Nos três casos, as administrações dos doutores estão metidas em malfeitorias relacionadas com o dinheiro que deveria ter ido para o combate à pandemia e pode ter ido para os bolsos de espertalhões.
Os dossiês de Mendonça
O melhor que pode acontecer com os dossiês do ministro André Mendonça é a sua exposição à luz do sol, o melhor dos detergentes.
Noves fora as questões legais, a exposição do conteúdo dessas arapongagens permitirá que se avalie a qualidade de suas informações.
Quem apostar que reúnem banalidades temperadas com insinuações e comentários destinados a agradar as chefias, ganhará um dinheiro fácil.
Em 1975, os serviços de inteligência resolveram estudar o livro “Autoritarismo e democratização”, do professor Fernando Henrique Cardoso, “reconhecidamente comunista”, segundo um dossiê do Centro de Informações da Aeronáutica (Cisa). Até aí, tudo bem, pois até hoje há pelo menos um general (da reserva) que garante isso.
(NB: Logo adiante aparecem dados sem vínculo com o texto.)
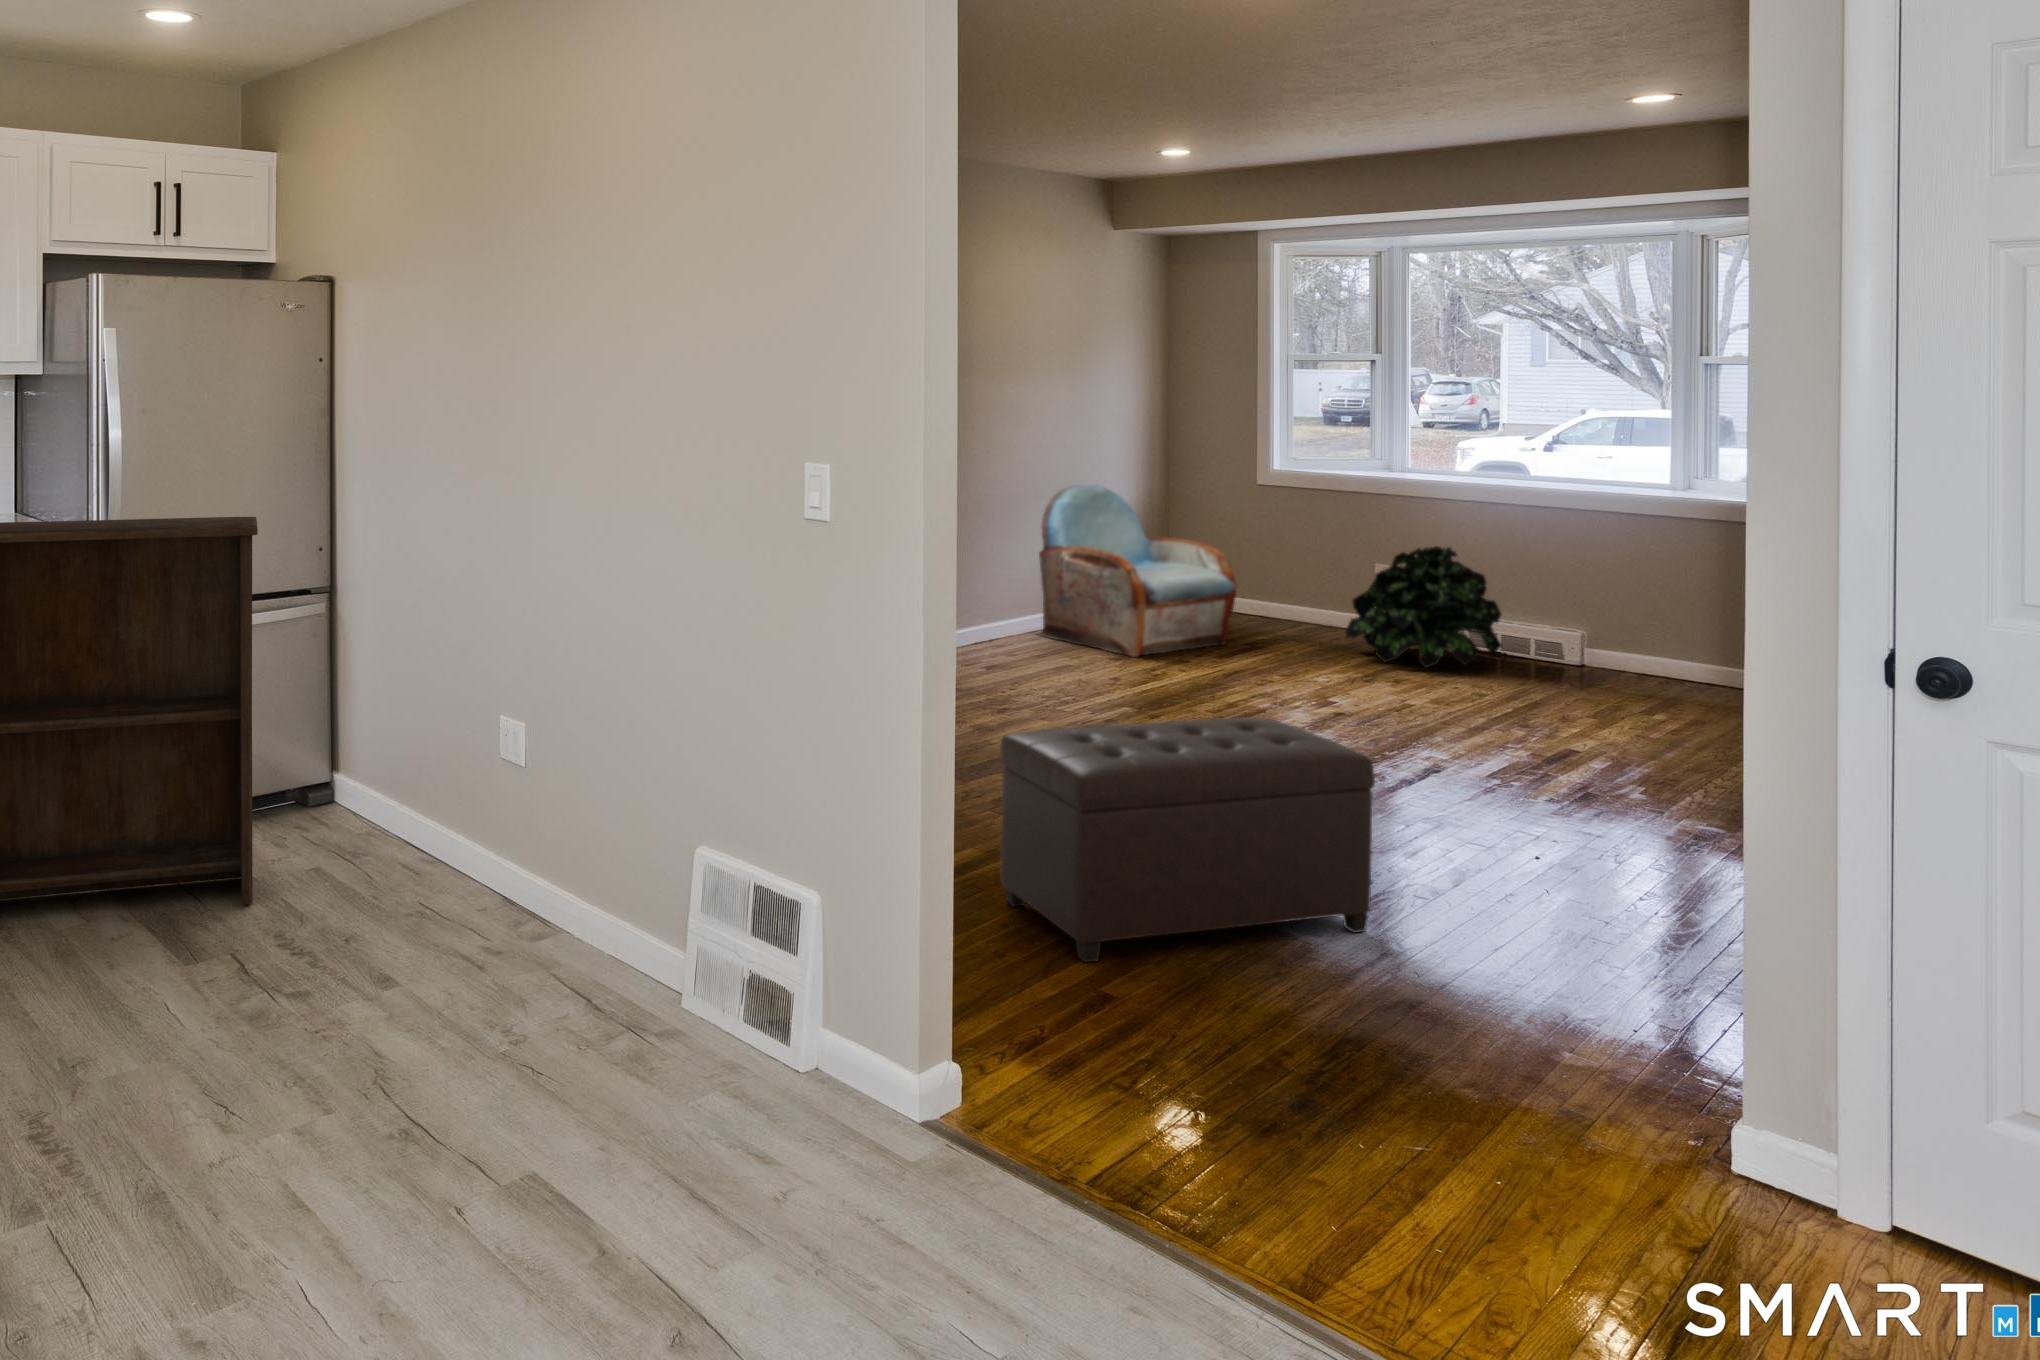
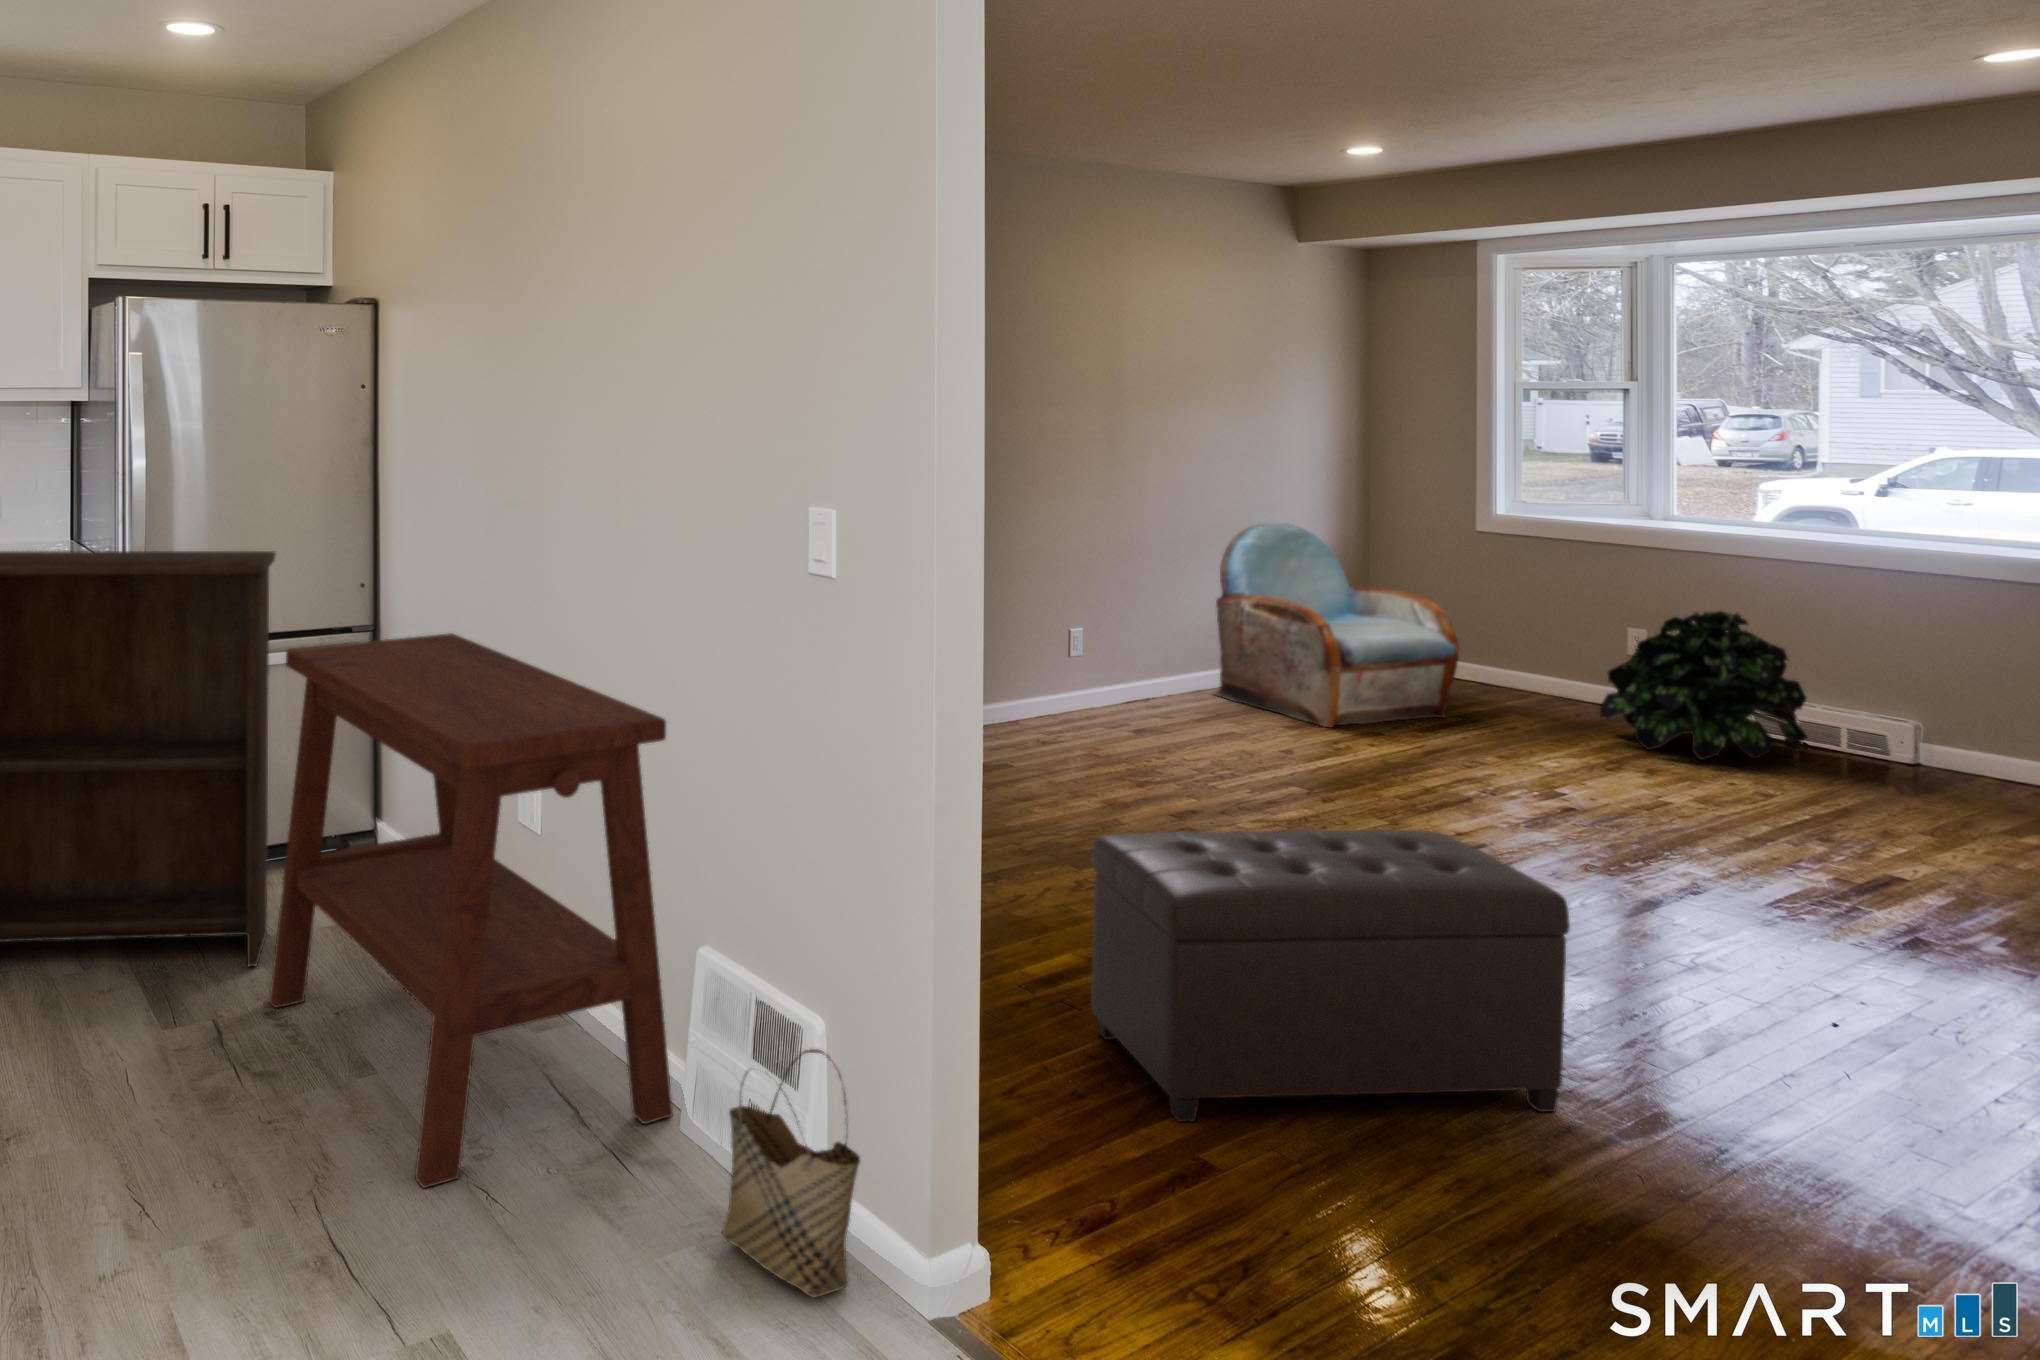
side table: none [274,586,671,1068] -> present [269,633,673,1188]
woven basket: none [740,912,863,1116] -> present [721,1049,860,1297]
O livro de FH foi analisado por quatro braços da inteligência da ditadura: a Secretaria de Segurança de São Paulo, o Cisa, o Serviço Nacional de Informações e a Polícia Federal. Todos acusavam FH de “instigar a violência”. O exame desses pareceres permite afirmar que o SNI, o Cisa e a Federal fizeram um trabalhoso “copia e cola” em cima do texto da secretaria paulista.
Petrobras tucana
Na sua 72ª fase, a Lava-Jato voltou às malfeitorias praticadas na Petrobras.
Nas 71 etapas anteriores ela se concentrou nas atividades do comissariado petista. Desta vez, estão diante de uma oportunidade para conhecer o que acontecia por lá durante uma parte do mandarinato tucano.
O jogo de licitações viciadas e aditivos milionários começou bem antes. A escala era menor, mas a metodologia era a mesma.